According to Danny Ainge, he approached Celtics ownership back in March about his decision to step down as president of basketball operations, something ownership offered "no support" in.
During Wednesday afternoon's press conference, team owners Wyc Grousbeck and Steve Pagliuca told Ainge to be sure of wanting to retire.
"We asked him to think about it some more when he first came up with it, to make sure he thought it through," Pagliuca said to the media via Zoom. "I just can’t tell you how much we appreciate him and everything that he's done. He'll leave his imprint on this organization for years to come."
Grousbeck also interjected on Ainge making the decision to step down.
"Danny came and said it was time," Grousbeck said. "It was completely his decision with no support whatsoever from ownership in making that decision. None was offered. No support was offered except for wishing him the best once it became clear that was his decision."
Ainge, who helped the Celtics build a championship contender in 2007, by trading for Kevin Garnett and Ray Allen to join Paul Pierce to not only win an NBA title in their first season together, but also remain competitive for several years.
As the new "Big-3" era came to an end, Ainge was able to swing a deal for unprotected draft picks that were used on future All-Star prospects Jaylen Brown and Jayson Tatum. While "trader-Danny" struck gold again when landing Kyrie Irving during the summer of 2017 in an attempt to build another super-team, it quickly fell apart when Irving left Boston via free agency two years later.
After 18 seasons, Ainge leaves the franchise -- who ironically just got eliminated by Irving and the Brooklyn Nets from the first round of the playoffs in give games, but the Celtics remain in a good place moving forward.
"It was my decision," Ainge said. "I don't know if there was a moment in time, but like I said earlier, I trust my instincts, and my instincts told me a couple months ago that it was time for me to move on, and that's what's best for us, that's what's best for the Celtics."
Despite not winning that second championship, it was in 2019 when Ainge suffered a heart attack that forced him to prioritize what's more important.
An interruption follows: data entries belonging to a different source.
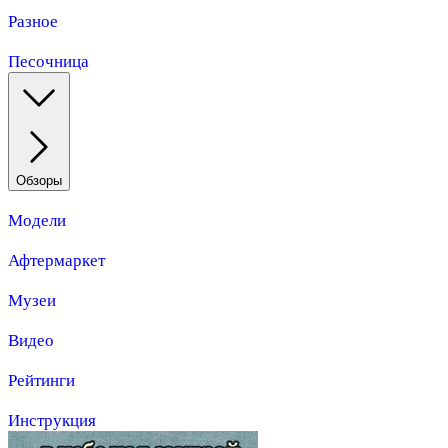
Разное
Песочница
Обзоры
Модели
Афтермаркет
Музеи
Видео
Рейтинги
Инструкция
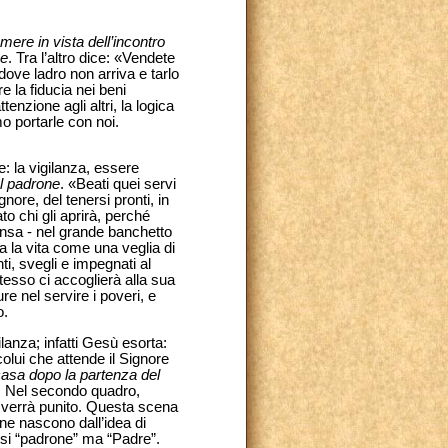
ere in vista dell’incontro
ne
. Tra l’altro dice: «Vendete
dove ladro non arriva e tarlo
 la fiducia nei beni
nzione agli altri, la logica
o portarle con noi.
: la vigilanza, essere
el padrone
. «Beati quei servi
gnore, del tenersi pronti, in
to chi gli aprirà, perché
ensa - nel grande banchetto
 la vita come una veglia di
i, svegli e impegnati al
stesso ci accoglierà alla sua
e nel servire i poveri, e
o.
lanza; infatti Gesù esorta:
colui che attende il Signore
casa dopo la partenza del
a. Nel secondo quadro,
e, verrà punito. Questa scena
ane nascono dall’idea di
rsi “padrone” ma “Padre”.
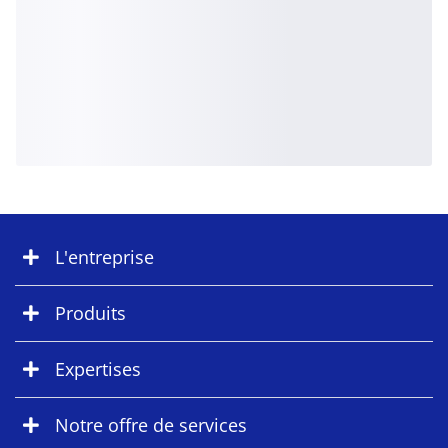
L'entreprise
Produits
Expertises
Notre offre de services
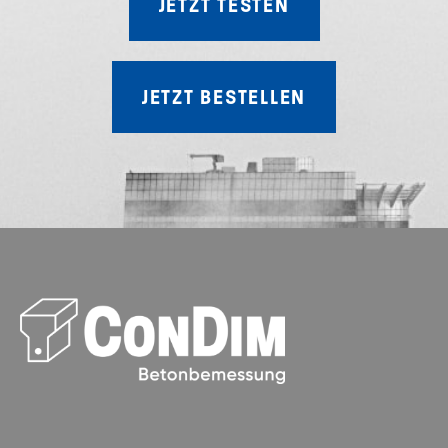
JETZT TESTEN
JETZT BESTELLEN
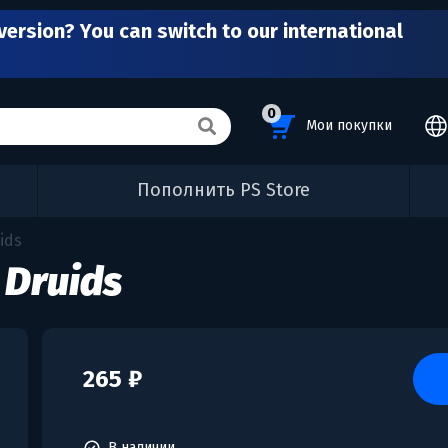
version? You can switch to our international
0
Мои покупки
Пополнить PS Store
ids
 Druids
265 ₽
В наличии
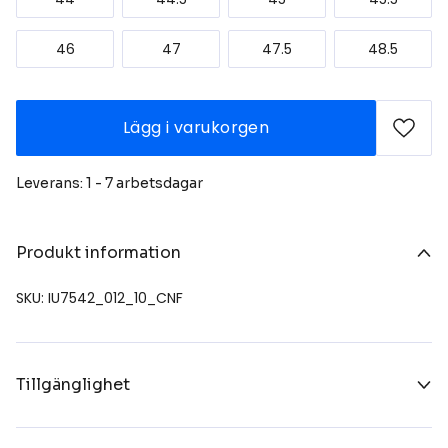
46
47
47.5
48.5
Lägg i varukorgen
Leverans: 1 - 7 arbetsdagar
Produkt information
SKU: IU7542_012_10_CNF
Tillgänglighet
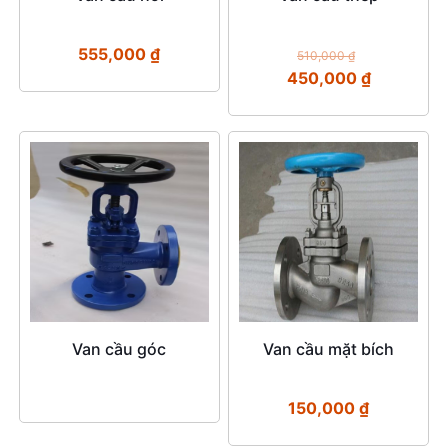
555,000
₫
510,000
₫
450,000
₫
Van cầu góc
Van cầu mặt bích
150,000
₫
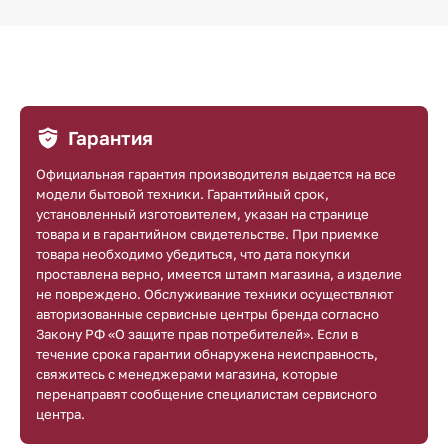
Гарантия
Официальная гарантия производителя выдается на все
модели бытовой техники. Гарантийный срок,
установленный изготовителем, указан на странице
товара и в гарантийном свидетельстве. При приемке
товара необходимо убедиться, что дата покупки
проставлена верно, имеется штамп магазина, а изделие
не повреждено. Обслуживание техники осуществляют
авторизованные сервисные центры бренда согласно
Закону РФ «О защите прав потребителей». Если в
течение срока гарантии обнаружена неисправность,
свяжитесь с менеджерами магазина, которые
перенаправят сообщение специалистам сервисного
центра.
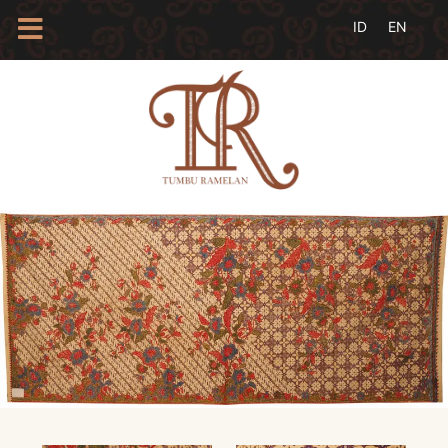
HOME
TENTANG
KAMI
BLOG
EVENTS
PROFIL
INSAN
BATIK
KAMUS
BATIK
KATALOG
BATIK
TANYA
JAWAB
LINKS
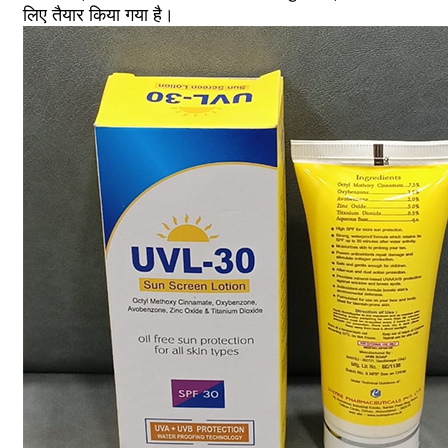
लिए तैयार किया गया है।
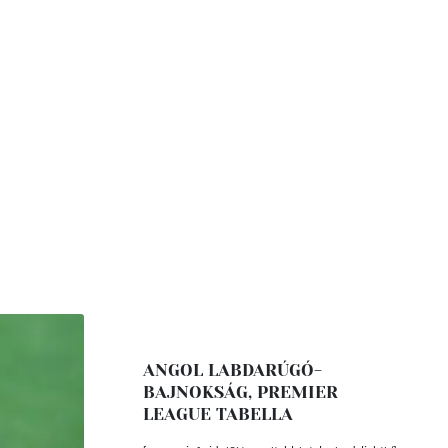
ANGOL LABDARÚGÓ-
BAJNOKSÁG, PREMIER
LEAGUE TABELLA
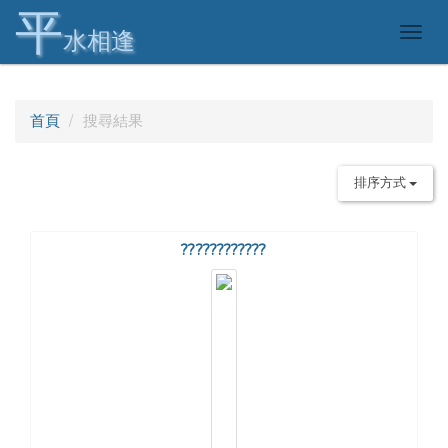
平
Togg
水相逢
navig
首頁
搜尋結果
排序方式
????????????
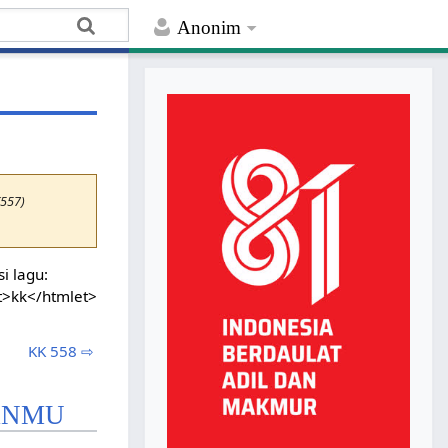
Anonim
K557)
i lagu:
t>kk</htmlet>
KK 558 ⇨
ANMU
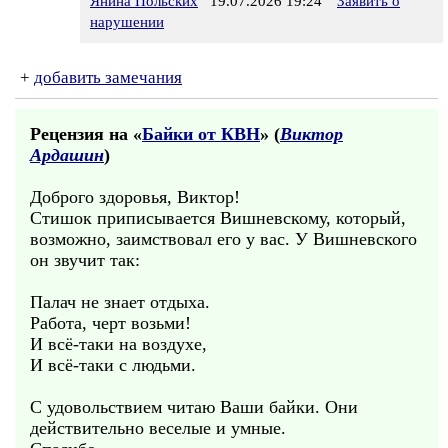
Янина Польских
19.07.2026 19:24
Заявить о
нарушении
+
добавить замечания
Рецензия на «
Байки от КВН
» (
Виктор
Ардашин
)
Доброго здоровья, Виктор!
Стишок приписывается Вишневскому, который,
возможно, заимствовал его у вас. У Вишневского
он звучит так:
Палач не знает отдыха.
Работа, черт возьми!
И всё-таки на воздухе,
И всё-таки с людьми.
С удовольствием читаю Ваши байки. Они
действительно веселые и умные.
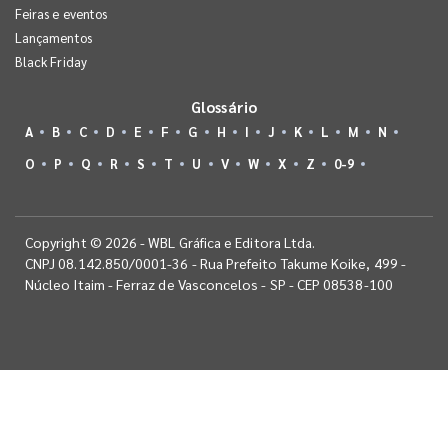
Feiras e eventos
Lançamentos
Black Friday
Glossário
A
B
C
D
E
F
G
H
I
J
K
L
M
N
O
P
Q
R
S
T
U
V
W
X
Z
0-9
Copyright © 2026 - WBL Gráfica e Editora Ltda.
CNPJ 08.142.850/0001-36 - Rua Prefeito Takume Koike, 499 -
Núcleo Itaim - Ferraz de Vasconcelos - SP - CEP 08538-100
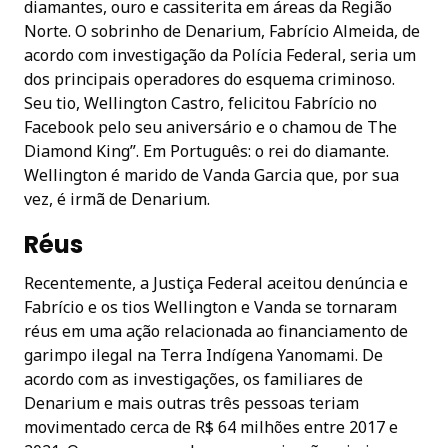
diamantes, ouro e cassiterita em áreas da Região
Norte. O sobrinho de Denarium, Fabrício Almeida, de
acordo com investigação da Polícia Federal, seria um
dos principais operadores do esquema criminoso.
Seu tio, Wellington Castro, felicitou Fabrício no
Facebook pelo seu aniversário e o chamou de The
Diamond King”. Em Português: o rei do diamante.
Wellington é marido de Vanda Garcia que, por sua
vez, é irmã de Denarium.
Réus
Recentemente, a Justiça Federal aceitou denúncia e
Fabrício e os tios Wellington e Vanda se tornaram
réus em uma ação relacionada ao financiamento de
garimpo ilegal na Terra Indígena Yanomami. De
acordo com as investigações, os familiares de
Denarium e mais outras três pessoas teriam
movimentado cerca de R$ 64 milhões entre 2017 e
"You're surrounded by your six children in the hospital and they're saying, 'Hey, you need to quit doing this for work, it's causing you too much stress,'" Ainge said. "That's probably when I started thinking about it. And these last two years have been tough. In the bubble and all the rules and scrutiny and protocols that we had to go through has not made the job as much fun."I don't know if there was a moment in time but like I said earlier, I trust my instincts and my instincts told me a couple months ago that it was time for me to move on and that's what's best for us, that's what's best for the Celtics."
Ainge appreciated the support from Celtics ownership throughout his tenure after being hired by them back in 2003.
"It's rare in this business where there's so much public scrutiny about every decision you make where you come in, and you leave 18 years later and you're closer and better friends than when you came in," Ainge said. "… That will never end. That's what I’m most proud of, is relationships.
"Looking forward to the next chapter," he concluded. "Looking forward to the next chapter for the Celtics and for us."
The Celtics will now have Brad Stevens transition into Ainge's old role as the new president of basketball operations, after eight years at the helm of being the team's head coach.